Exercise prompt> Rewrite everything in the material below, from the line containing "focuses only on" down to the line containing "Backed by Fascia & Anatomy Research", as a Markdown table with the columns No. and Text. Number each row and leave out blank lines.

Supplied data>
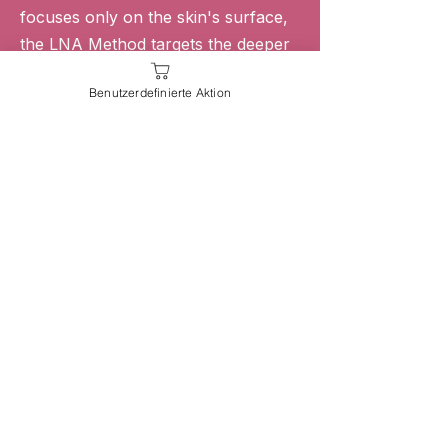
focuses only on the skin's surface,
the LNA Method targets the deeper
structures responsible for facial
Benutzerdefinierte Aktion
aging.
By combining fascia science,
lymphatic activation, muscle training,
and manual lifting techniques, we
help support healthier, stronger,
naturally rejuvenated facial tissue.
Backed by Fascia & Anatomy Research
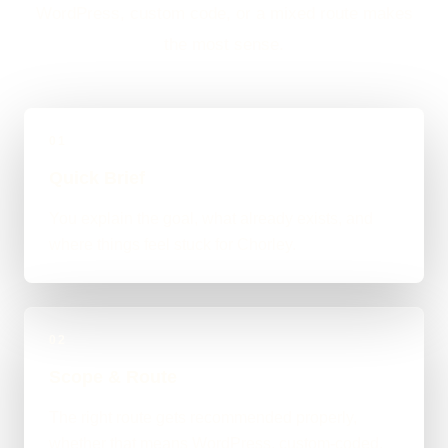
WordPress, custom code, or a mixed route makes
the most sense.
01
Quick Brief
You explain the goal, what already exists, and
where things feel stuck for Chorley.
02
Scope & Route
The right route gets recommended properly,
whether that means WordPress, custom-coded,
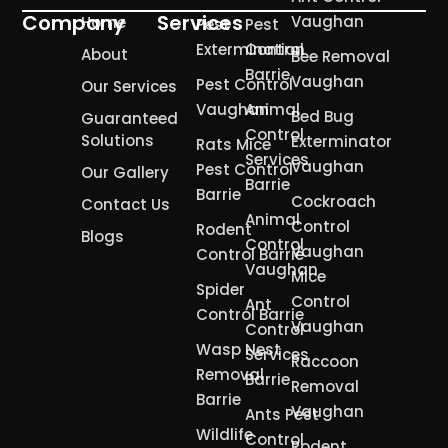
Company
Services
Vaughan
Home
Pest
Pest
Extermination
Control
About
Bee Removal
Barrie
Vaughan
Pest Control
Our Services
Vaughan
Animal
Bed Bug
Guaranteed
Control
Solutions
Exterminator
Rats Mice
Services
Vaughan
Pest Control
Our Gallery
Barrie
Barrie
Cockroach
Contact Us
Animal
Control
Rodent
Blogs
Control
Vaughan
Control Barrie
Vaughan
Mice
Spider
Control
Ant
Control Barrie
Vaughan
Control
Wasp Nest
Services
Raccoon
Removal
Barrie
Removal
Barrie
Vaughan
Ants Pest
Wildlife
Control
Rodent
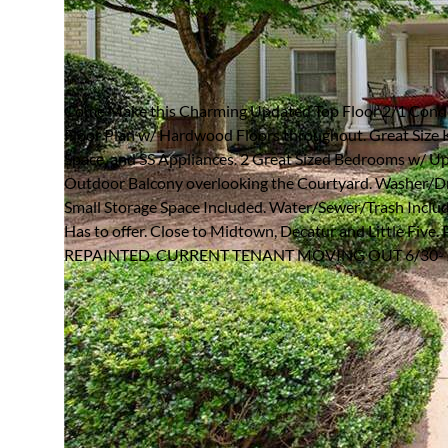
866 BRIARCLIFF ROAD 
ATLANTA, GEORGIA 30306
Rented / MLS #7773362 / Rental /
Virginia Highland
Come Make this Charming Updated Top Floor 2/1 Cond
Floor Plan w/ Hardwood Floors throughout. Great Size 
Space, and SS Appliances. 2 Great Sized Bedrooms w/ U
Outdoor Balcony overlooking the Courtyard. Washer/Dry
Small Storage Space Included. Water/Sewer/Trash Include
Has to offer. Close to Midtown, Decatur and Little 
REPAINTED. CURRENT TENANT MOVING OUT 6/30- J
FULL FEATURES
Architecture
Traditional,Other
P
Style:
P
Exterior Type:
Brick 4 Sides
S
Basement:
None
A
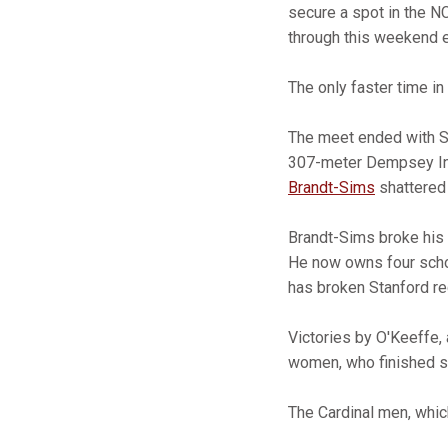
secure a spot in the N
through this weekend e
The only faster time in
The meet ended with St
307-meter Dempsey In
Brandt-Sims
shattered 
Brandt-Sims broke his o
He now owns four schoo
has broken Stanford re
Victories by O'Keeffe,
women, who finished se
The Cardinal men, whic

---

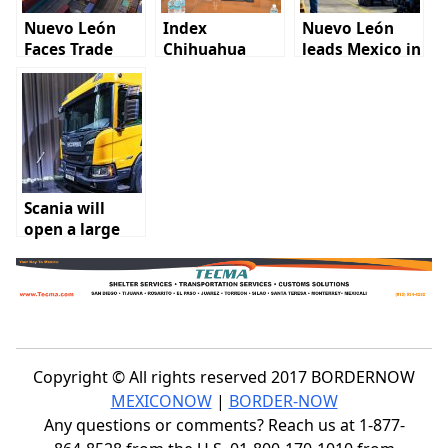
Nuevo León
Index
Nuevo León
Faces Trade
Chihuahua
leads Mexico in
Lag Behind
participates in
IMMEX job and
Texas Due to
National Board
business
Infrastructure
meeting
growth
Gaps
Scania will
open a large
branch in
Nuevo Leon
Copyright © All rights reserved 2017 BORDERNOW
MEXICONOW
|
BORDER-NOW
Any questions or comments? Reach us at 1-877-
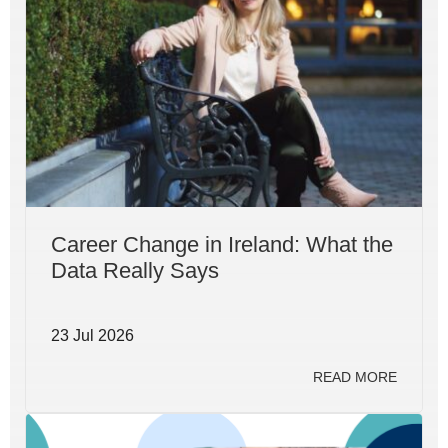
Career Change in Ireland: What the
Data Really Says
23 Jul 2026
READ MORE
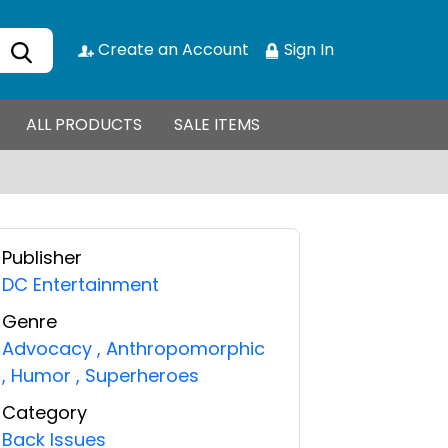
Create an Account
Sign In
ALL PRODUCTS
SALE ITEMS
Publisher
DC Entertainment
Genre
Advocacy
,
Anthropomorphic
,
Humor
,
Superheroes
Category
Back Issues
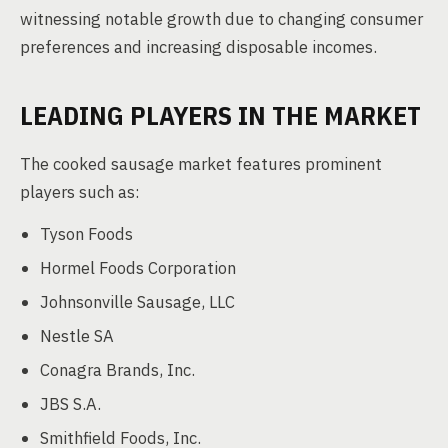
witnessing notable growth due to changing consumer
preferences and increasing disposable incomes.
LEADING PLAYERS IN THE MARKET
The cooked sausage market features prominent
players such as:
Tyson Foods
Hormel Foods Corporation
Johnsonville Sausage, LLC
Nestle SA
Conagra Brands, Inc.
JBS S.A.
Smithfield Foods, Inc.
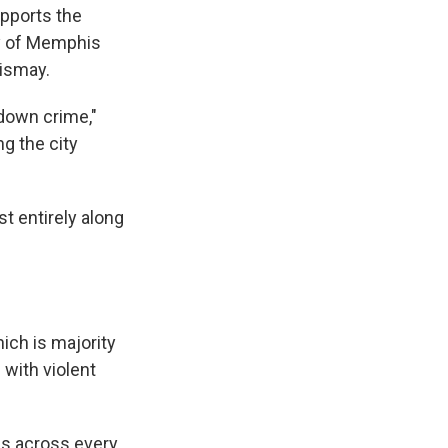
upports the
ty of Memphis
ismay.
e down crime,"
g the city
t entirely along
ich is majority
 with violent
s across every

--

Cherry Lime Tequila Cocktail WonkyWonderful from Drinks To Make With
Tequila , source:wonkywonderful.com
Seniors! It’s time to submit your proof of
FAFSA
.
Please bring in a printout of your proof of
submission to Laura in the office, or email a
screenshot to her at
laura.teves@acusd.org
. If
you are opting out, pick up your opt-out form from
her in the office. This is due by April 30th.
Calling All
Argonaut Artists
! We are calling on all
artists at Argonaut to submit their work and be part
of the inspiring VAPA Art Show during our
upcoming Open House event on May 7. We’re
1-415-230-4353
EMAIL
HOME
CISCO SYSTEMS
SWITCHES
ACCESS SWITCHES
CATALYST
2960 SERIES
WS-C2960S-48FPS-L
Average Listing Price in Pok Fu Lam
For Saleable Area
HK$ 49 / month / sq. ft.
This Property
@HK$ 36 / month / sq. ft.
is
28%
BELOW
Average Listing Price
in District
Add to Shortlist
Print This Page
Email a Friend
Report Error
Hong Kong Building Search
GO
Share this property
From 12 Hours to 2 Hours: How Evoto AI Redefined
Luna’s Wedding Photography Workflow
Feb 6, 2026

Reply>
| No. | Text |
|---|---|
| 1 | focuses only on the skin's surface, |
| 2 | the LNA Method targets the deeper |
| 3 | structures responsible for facial |
| 4 | Benutzerdefinierte Aktion |
| 5 | aging. |
| 6 | By combining fascia science, |
| 7 | lymphatic activation, muscle training, |
| 8 | and manual lifting techniques, we |
| 9 | help support healthier, stronger, |
| 10 | naturally rejuvenated facial tissue. |
| 11 | Backed by Fascia & Anatomy Research |